By Mourice Seretta
According to Knight Frank’s forthcoming edition of The Wealth Report 2021, 17% of ultra-high-net-worth individuals (UHNWIs) in Kenya are planning to buy a new home in 2021, with Kenya as their most popular destination, followed by the UK, US, South Africa and Canada.
Ben Woodhams, Knight Frank Kenya MD, said: “The Wealth Report confirms a clear rise in demand for residential property as wealthy Kenyans look to buy a new home this year. This was also confirmed in a local Buyer’s Survey that we conducted as Knight Frank Kenya in December 2020, which indicated demand for a second home amongst our clients, especially with a strong focus for rural and coastal properties that have access to open space. The pandemic is super-charging demand for locations that offer green spaces as more people are increasingly focused on wellness as they spent a great deal of 2020 at home, working remotely.”
According to the results of The Wealth Report’s Attitudes Survey of Private Bankers and Wealth Advisors, only 19% of Kenyan high-net-worth-individuals (HNWIs) are considering applying for a second passport or new citizenship, indicating that they see many of the opportunities to create wealth lie at home. This compares with 39% of wealthy Chinese and a whopping 62% of HNWIs in Nigeria.
Respondents in the Attitudes Survey also revealed that Covid-19 is by far the biggest current worry for the Kenyan wealthy when it comes to creating and preserving their wealth.
The Knight Frank Wealth Sizing Model shows that Kenya’s population of High-Net-Worth Individuals
(HNWIs) – those worth over one million US dollars – slipped by 22% last year, compared with a global decline of just 8%, although our wealth sizing model predicts that over the next five years Kenya’s
High-Net-Worth individuals (HNW) population will bounce back by 46%
Andrew Shirley, editor of The Wealth Report at Knight Frank said: “Many may ask why we are interested in the wealthy in the middle of a pandemic? The objective of The Wealth Report is to assess how and where the ‘one – percent” are investing and what they are likely to do next. This gives policymakers and investors, insight into behaviour and attitudes to understand market and asset performance.”
Wealth advisers who participated in the Knight Frank Attitudes Survey in 2020 stated that their
Kenyan clients allocated their property investment portfolio in the following property types: Residential private rented sector (PRS) (22%), Retail (17%), Offices (14%) and Retirement (13%).
The Attitudes Survey respondents made up of wealth managers and private bankers said Ultra-HighNet-Worth-Individuals (UHNWI) had increased their philanthropic activities in 2020.
The survey respondents stated that their clients directed their philanthropic activities towards three broad
categories: Healthcare/disease prevention (89%), Conservation/the environment (79%), and Education (70%).
Ben Woodhams Knight Frank Kenya MD stated, “The pandemic may have accelerated these trends but there was already increased interest in these sectors pre-pandemic.
As previously indicated in our research, Africa’s overall economic and demographic fundamentals present a strong case for investment in social sectors such as healthcare for investors.”
Despite the economic effects of the pandemic, almost 10% of the respondents stated that their clients still maintained their luxurious lifestyle and increased spending on tangible investments of passion, such as art and classic cars.
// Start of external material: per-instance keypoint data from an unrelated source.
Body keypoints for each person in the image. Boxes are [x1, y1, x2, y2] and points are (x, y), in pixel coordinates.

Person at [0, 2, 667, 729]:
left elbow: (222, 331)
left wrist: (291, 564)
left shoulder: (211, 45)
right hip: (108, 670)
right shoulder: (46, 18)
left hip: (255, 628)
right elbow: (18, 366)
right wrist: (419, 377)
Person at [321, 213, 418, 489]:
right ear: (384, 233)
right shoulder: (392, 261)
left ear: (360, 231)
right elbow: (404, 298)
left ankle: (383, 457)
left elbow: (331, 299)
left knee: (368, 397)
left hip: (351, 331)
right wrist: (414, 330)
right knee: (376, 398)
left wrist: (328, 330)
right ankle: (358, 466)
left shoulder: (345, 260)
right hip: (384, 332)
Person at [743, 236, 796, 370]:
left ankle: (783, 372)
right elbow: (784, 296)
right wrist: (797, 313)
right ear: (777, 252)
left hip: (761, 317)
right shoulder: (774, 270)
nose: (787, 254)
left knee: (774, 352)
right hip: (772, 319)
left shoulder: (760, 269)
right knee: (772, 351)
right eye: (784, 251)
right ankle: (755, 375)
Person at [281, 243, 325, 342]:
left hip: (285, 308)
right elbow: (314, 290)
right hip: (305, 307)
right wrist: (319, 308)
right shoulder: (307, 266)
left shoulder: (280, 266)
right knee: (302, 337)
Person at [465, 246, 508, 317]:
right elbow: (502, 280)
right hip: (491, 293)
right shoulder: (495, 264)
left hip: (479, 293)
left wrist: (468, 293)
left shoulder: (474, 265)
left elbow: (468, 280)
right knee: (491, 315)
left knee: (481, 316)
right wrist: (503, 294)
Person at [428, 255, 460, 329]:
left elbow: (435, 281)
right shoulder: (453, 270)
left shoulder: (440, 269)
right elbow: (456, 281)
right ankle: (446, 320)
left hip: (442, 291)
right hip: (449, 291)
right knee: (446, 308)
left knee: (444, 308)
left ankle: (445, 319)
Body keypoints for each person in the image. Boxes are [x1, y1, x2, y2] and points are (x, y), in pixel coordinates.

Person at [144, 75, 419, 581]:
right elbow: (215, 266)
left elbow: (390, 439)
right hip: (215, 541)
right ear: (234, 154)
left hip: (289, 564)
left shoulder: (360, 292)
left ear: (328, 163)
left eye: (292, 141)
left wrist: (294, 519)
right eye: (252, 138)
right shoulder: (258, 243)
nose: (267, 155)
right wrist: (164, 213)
The respondents answered that the top 5 most popular investments of passion in 2020 amongst UHNWIs in the country were: Art (50%), Classic Cars (46%) and Watches (46%), Rare Whisky (42%) and Jewellery (38%).
The forthcoming edition of The Wealth Report 2021 also tracks investments of passion through The Knight Frank Luxury Investment Index (KFLII), and globally, Hermés handbags have for the second year in a row, topped the Index (KFLII) with prices up 17% in 2020, according to data supplied by Art Market Research.
However, only 4% of The Attitudes Survey respondents said their Kenyan clients collected handbags.
Andrew Shirley, editor of The Wealth Report at Knight Frank said, “The market for luxury collectables, which relies on the auction market for much of its profile, is badly affected by the Covid- 19 pandemic.
But some sectors like handbags are weathering the storm better than higher-value assets like the top end of the art market where no painting sold for over US$100 million for the first time in several years.”
After a sluggish 2019 where the value of the HAGI Top Index – which Knight Frank uses to track the value of classic cars – fell by 7%, 2020 saw cars race back up to third place in KFLII with growth of 6% with Ferraris performing particularly strongly.